Text excerpt:
What Does This Mean for Android Owners?
As of right now, Google hasn’t yet released a patch to deal with this security issue. Of course, they have been notified of it. So, all Android owners are very much at risk of becoming targets. They risk having their private information, including internet banking login details, stolen.
As the Promon CTO, Tom Lysemose Hansen clarifies, “We have tangible proof that attackers are exploiting StrandHogg in order to steal confidential information. The potential impact of this could be unprecedented in terms of scale, and the amount of damage caused because most apps are vulnerable by default, and all Android versions are affected.”
So far, it’s challenging to identify when StrandHogg has infected a device. It doesn’t leave any traces. There is no separate app or malware to delete. Users are usually also none the wiser because it looks like their apps are working fine. But there are a few tell-tale signs to look out for that could point to StrandHogg:
- The back button of an app doesn’t work right away.
- The app asks for permissions again or requests new permissions.
- The interface of the app looks even a little bit different than before.
How Can Android Owners Protect Themselves?
StrandHogg isn’t the only form of cyber threat that Android owners are facing right now. So, it’s best to be ready for anything.
For one, monitoring your phone for any suspicious behavior is an excellent idea. Android users can also take some precautions that will protect them from cyberattacks.

Exercise:
Write out, word for word, the stretch of the StrandHogg text from "So far, it’s" through "work right away.".

Supplied entries:
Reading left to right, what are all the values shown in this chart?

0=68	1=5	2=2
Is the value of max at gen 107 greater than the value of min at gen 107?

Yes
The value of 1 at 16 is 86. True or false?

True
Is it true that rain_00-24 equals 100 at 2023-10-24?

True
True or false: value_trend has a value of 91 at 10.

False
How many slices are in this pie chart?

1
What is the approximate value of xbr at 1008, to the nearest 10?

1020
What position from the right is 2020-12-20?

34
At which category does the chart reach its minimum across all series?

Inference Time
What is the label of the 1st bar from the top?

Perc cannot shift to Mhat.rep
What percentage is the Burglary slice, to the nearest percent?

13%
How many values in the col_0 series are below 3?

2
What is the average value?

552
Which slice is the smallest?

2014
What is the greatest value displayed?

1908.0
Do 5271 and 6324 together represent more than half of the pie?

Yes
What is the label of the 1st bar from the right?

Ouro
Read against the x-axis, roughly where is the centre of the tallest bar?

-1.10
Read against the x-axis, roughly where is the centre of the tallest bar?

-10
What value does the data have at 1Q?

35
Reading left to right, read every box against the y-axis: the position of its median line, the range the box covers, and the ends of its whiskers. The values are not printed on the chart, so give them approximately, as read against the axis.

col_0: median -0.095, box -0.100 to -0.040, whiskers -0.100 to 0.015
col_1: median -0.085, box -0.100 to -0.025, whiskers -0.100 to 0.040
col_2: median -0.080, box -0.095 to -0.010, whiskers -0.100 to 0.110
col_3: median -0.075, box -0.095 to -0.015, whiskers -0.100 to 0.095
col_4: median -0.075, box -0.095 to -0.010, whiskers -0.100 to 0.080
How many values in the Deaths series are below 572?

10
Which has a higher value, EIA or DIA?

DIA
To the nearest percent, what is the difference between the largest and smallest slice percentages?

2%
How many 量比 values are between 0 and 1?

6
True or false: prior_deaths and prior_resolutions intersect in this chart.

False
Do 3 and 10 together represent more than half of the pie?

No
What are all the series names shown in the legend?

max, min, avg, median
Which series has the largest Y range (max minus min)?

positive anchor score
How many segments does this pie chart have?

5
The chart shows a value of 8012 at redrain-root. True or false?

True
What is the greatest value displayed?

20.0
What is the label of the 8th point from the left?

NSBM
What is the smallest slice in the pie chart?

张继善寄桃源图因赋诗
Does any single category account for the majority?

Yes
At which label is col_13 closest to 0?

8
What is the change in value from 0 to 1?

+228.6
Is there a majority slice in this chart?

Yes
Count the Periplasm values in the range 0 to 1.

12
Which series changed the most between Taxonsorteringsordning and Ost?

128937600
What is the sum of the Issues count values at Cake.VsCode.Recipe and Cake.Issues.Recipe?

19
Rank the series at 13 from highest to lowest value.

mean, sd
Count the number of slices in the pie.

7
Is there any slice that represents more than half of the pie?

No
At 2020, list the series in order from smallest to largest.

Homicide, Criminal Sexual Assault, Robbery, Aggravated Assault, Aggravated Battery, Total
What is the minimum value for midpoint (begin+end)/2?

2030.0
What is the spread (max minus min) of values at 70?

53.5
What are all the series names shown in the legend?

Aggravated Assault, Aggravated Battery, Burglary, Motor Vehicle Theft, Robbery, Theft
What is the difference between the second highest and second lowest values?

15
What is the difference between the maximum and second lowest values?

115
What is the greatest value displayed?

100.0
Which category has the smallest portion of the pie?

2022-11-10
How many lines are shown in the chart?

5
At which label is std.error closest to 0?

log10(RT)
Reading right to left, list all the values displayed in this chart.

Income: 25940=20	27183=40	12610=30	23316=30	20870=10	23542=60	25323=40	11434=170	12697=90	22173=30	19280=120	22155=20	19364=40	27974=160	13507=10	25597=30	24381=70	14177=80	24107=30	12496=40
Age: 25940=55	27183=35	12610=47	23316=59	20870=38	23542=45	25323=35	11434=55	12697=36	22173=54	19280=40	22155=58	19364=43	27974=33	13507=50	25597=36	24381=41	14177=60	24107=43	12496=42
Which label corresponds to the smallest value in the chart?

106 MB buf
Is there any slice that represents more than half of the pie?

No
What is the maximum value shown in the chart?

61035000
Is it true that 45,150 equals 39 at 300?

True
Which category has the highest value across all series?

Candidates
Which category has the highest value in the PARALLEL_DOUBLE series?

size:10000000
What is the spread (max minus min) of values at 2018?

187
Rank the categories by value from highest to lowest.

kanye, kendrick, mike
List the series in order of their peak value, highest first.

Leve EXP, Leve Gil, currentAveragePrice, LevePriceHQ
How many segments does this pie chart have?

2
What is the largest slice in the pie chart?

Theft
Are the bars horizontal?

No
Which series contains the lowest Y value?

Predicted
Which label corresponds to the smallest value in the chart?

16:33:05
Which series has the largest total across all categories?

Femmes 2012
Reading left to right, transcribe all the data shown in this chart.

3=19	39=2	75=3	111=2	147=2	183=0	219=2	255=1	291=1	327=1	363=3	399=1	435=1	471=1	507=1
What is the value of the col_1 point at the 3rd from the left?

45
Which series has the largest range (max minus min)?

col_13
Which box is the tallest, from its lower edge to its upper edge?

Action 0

Exercise result:
So far, it’s challenging to identify when StrandHogg has infected a device. It doesn’t leave any traces. There is no separate app or malware to delete. Users are usually also none the wiser because it looks like their apps are working fine. But there are a few tell-tale signs to look out for that could point to StrandHogg:
- The back button of an app doesn’t work right away.